Airstream Deviation Due to Inflow
A jet or rocket stream issuing from a nozzle acts like a hydrodynamic sink on the surrounding free-stream cold air flow. H. B. Squire and J. Trouncer (1944) produced beautiful isocline maps of the free-stream deviation angles around a jet (Figure 4.6). The sense of the deviation angles is for the surrounding free-stream flow to feed into the jet. Squire and Trouncer’s calculated deviation angles are parameterized in terms of the ratio of jet to free-stream velocities. The larger the velocity ratio, the larger is the deviation angle.
If airspeed is reduced from a trim value at a fixed throttle setting, the ratio of jet to free-stream velocity increases. This increases the free-stream deviation angles into the jet at any given location. In the common case in which the jet passes under the horizontal tail, this increases the effective downwash angle as the speed is reduced. This in turn provides a nose-up pitching moment at speeds below trim, a destabilizing effect. Forward neutral point shifts of as much as 10 percent of the wing mean chord are found for airplanes whose jet exhausts are forward of the horizontal tail. Conversely, only minor stability effects are measured for jet exhausts behind the horizontal tail.

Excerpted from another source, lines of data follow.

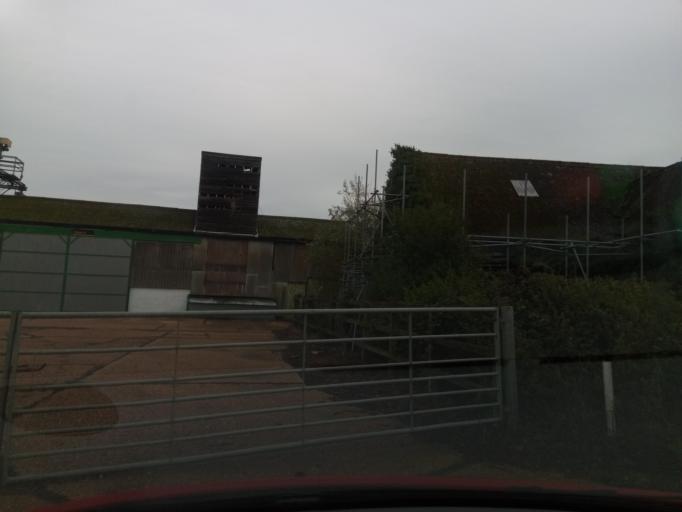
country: GB
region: England
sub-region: Essex
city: West Mersea
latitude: 51.8083
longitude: 0.8980
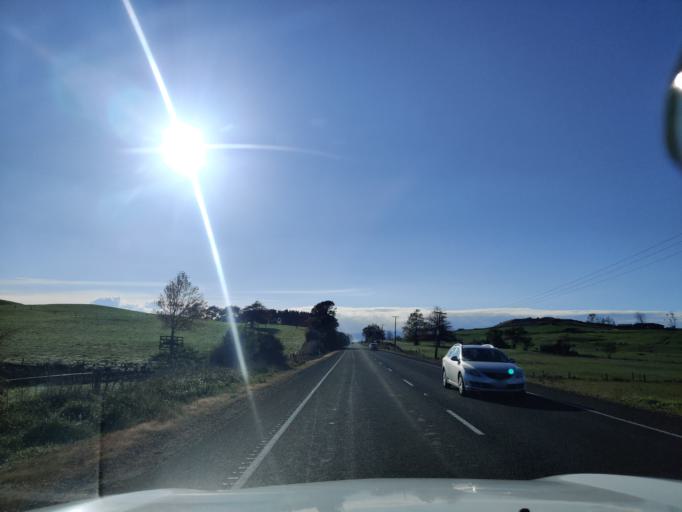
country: NZ
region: Waikato
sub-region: Hauraki District
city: Ngatea
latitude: -37.2858
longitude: 175.3931
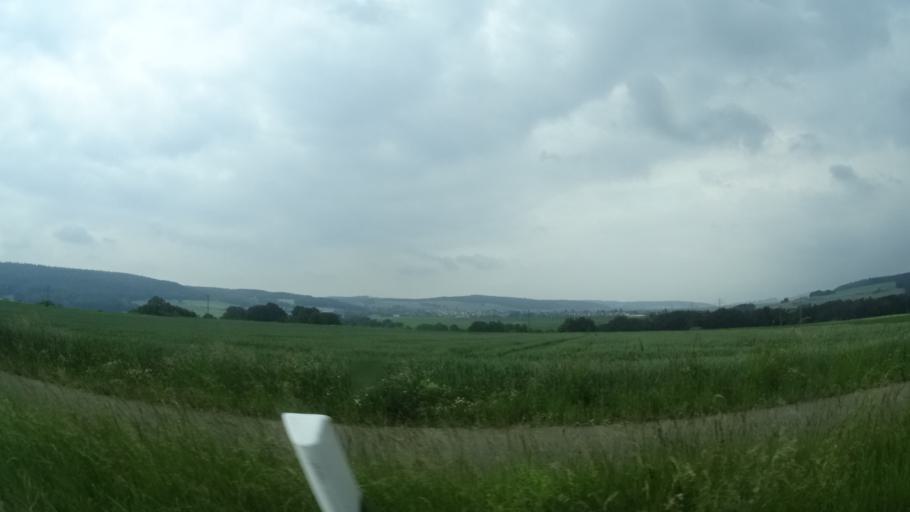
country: DE
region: Hesse
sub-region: Regierungsbezirk Kassel
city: Bad Salzschlirf
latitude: 50.6061
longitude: 9.5076
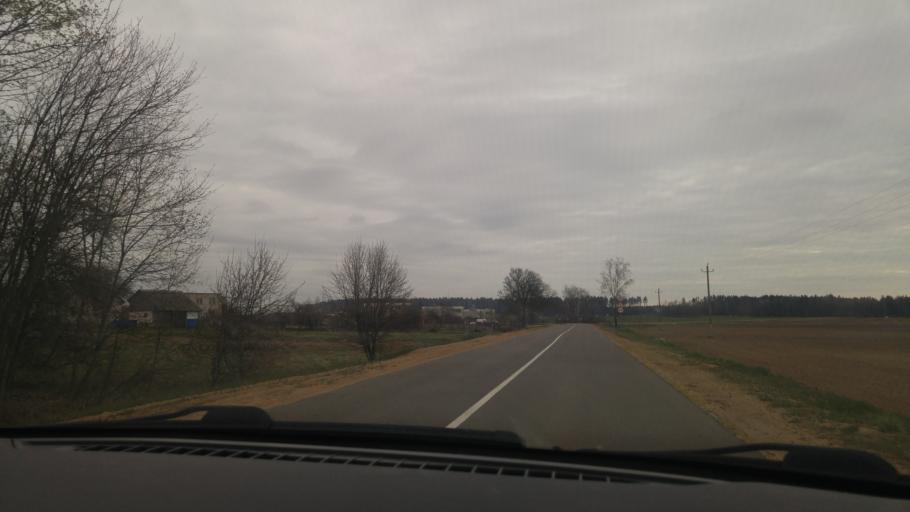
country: BY
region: Minsk
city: Chervyen'
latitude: 53.7297
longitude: 28.2762
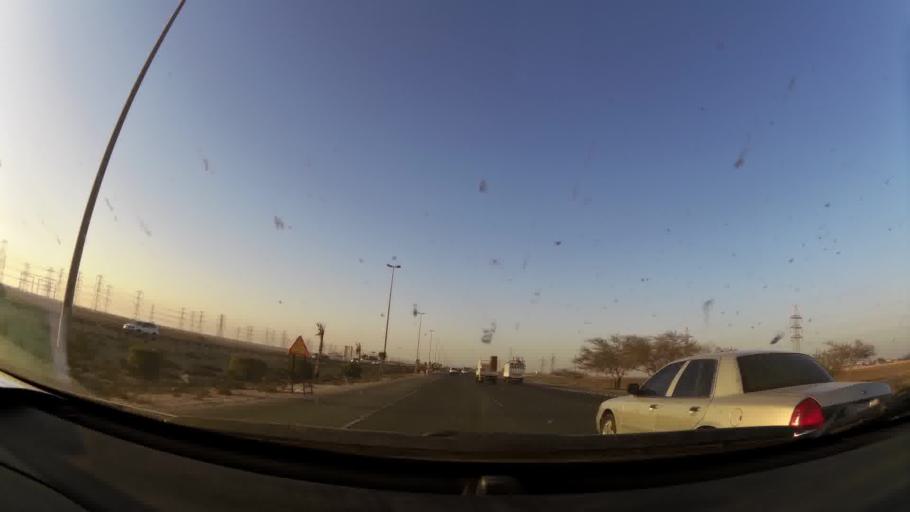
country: KW
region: Al Ahmadi
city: Al Fahahil
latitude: 28.8009
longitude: 48.2703
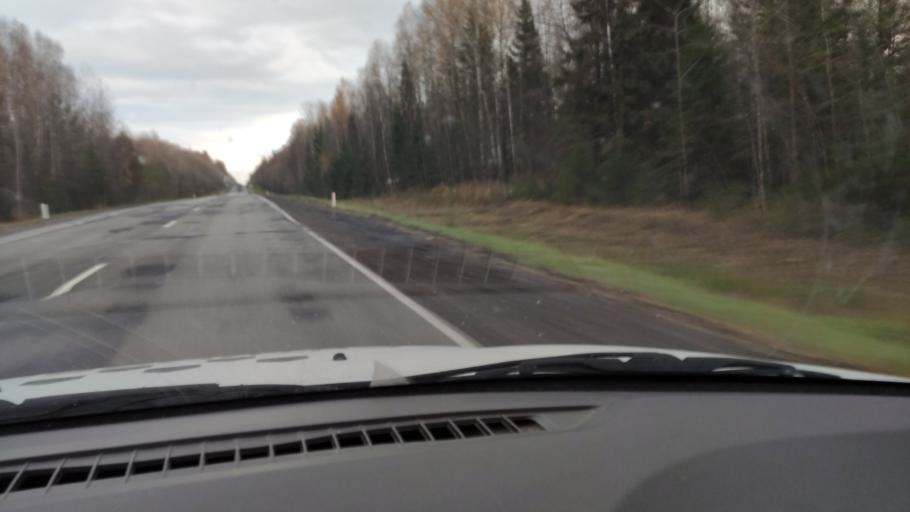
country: RU
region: Kirov
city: Omutninsk
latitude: 58.7661
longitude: 51.9805
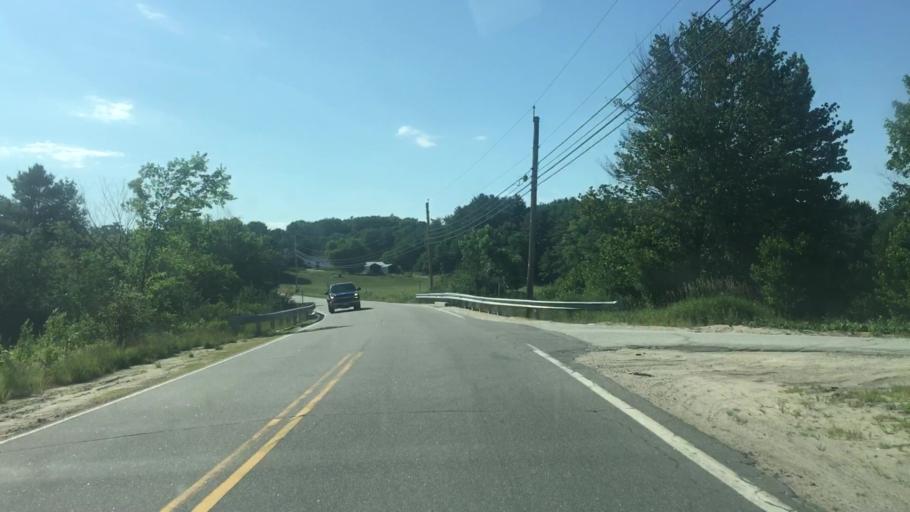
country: US
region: Maine
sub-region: York County
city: Buxton
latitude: 43.6294
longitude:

Squire and Trouncer’s calculated stream deviation angles into a jet are for a jet stream at the same temperature as a free stream. A correction is needed to apply their data to the heated jets that come from actual jet or rocket engines. The equivalent cold jet velocity ratio is related to the actual jet velocity ratio by a function involving the ratio of the jet temperature to free-stream temperature.